Hanshan Deqing 憨山德清 (1546–1623), an eminent Buddhist monk from the Ming 明 Dynasty (1368–1644), wrote the first Buddhist commentary on a full section of the Zhuangzi, called Commentary to the Zhuangzi’s Inner Chapters or Zhuangzi neipian Hanshan zhu 莊子內篇憨山注. In this presentation, I focus on Hanshan’s interpretation of the Zhuangzi’s 莊子 “Discourse of Merging [All] Things” (“Qiwulun” 齊物論). As we will see, the famous Chan Buddhist monk read the entire second chapter as an elaborate dhāraṇī (zongchi 總持). He develops the idea that Master Zhuang had hidden various practices of forgetful meditation (wang 忘) behind the Daoist classic’s bedazzling language. In fact, he claimed that the text contains an entire meditative program (gongfu 功夫) that aims at dismantling and breaking (po 破) the reader’s ego(s) leading to her/his realization of a non-dual vision of the universe. Within his syncretic reading that connects Buddhist and Daoist practices and terminology, the ““Butterfly Dream”” takes on a central role. It functions as the final step in a tripartite sequence of meditations—as a text of practice that may help practitioners transcend the Great Dream (dameng 大夢) and the world of saṃsāra.


2:00 PM – 3:30 PM
“Chan, the Changes, and the Chuci: Textual Communities and Syncretic Reading in Fang Yizhi’s Yaodi Boils Down the Zhuang[zi] (Yaodi pao Zhuang)”
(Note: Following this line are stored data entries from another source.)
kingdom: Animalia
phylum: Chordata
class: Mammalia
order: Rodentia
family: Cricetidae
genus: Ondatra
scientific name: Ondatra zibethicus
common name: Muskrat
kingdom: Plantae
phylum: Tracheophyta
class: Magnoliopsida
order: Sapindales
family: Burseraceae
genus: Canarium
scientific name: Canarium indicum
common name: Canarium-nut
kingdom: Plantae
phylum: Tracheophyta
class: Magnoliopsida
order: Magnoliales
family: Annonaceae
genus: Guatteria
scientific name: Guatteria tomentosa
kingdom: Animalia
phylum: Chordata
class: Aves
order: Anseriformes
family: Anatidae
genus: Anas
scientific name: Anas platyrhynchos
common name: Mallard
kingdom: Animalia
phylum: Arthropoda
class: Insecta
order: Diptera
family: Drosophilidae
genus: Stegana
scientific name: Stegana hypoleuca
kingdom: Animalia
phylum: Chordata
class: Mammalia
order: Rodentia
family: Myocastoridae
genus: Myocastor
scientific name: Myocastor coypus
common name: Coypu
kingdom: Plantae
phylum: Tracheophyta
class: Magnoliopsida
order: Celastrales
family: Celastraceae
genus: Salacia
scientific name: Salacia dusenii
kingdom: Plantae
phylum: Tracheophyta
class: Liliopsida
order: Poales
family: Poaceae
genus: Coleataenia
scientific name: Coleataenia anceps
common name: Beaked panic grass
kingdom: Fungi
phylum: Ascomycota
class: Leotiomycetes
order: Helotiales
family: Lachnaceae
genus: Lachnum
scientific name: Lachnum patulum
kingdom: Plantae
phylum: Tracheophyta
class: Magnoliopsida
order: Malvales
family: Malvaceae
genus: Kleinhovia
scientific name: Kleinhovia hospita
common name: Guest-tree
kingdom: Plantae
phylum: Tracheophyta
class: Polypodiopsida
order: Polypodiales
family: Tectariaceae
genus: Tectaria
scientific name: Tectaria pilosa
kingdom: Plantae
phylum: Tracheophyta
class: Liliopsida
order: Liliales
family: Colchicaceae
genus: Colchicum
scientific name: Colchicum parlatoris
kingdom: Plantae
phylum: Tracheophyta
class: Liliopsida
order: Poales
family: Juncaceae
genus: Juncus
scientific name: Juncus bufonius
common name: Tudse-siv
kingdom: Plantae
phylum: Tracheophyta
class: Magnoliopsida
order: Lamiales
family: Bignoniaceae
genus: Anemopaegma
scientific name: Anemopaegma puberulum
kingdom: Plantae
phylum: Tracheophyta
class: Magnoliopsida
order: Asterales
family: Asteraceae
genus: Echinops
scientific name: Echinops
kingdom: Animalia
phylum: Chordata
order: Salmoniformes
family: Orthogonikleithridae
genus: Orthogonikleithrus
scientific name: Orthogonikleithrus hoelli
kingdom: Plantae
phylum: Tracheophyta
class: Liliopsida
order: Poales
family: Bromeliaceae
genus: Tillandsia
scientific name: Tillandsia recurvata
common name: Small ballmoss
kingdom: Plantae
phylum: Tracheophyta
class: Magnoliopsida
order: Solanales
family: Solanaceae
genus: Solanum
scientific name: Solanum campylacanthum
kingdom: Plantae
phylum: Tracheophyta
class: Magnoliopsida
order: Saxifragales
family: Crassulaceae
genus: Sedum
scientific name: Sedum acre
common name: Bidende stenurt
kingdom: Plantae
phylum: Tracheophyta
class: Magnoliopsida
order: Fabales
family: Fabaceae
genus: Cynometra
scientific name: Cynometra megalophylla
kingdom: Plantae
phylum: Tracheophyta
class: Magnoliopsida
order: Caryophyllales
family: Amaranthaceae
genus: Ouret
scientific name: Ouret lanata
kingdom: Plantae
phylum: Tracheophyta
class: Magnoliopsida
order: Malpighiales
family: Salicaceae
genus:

Jesse Chapman, University of California, Los Angeles

This presentation examines how two intersecting textual communities, represented in Fang Yizhi’s 方以智 (1611–1671) commentary Yaodi pao Zhuang (ca. 1660), read the Zhuangzi during the Ming-Qing transition. Prior to the fall of the Ming, Fang was a prominent intellectual, hailing from a family with a long tradition of scholarship on the Changes classic.  After the fall, like many Ming loyalists, Fang joined a Buddhist monastic community.  Building on his family’s scholarship, Fang characterizes the seven “Inner Chapters” of the Zhuangzi as an extended commentary on the Qian hexagram of the Changes, arguing that the Zhuangzi uses language, just as the Changes uses numbers and images, to show the unity between seemingly opposed cosmic forces.  Fang likewise examines the opposing and complementary aspects of Zhuangzi and Qu Yuan 屈原 (ca. 347–ca. 277 BCE), figures whom his Chan master, Juelang Daosheng 覺浪道盛 (1592–1659), held as models for divergent ways of confronting a chaotic and corrupt world. Where Qu Yuan sacrificed himself, Zhuangzi survived, but disengaged from political life.  Drawing on work from both his family tradition and his monastic community, Fang treats the Zhuangzi as a text that aids in the resolution of binary oppositions that lead to painful attachments and the harmful notion of the self.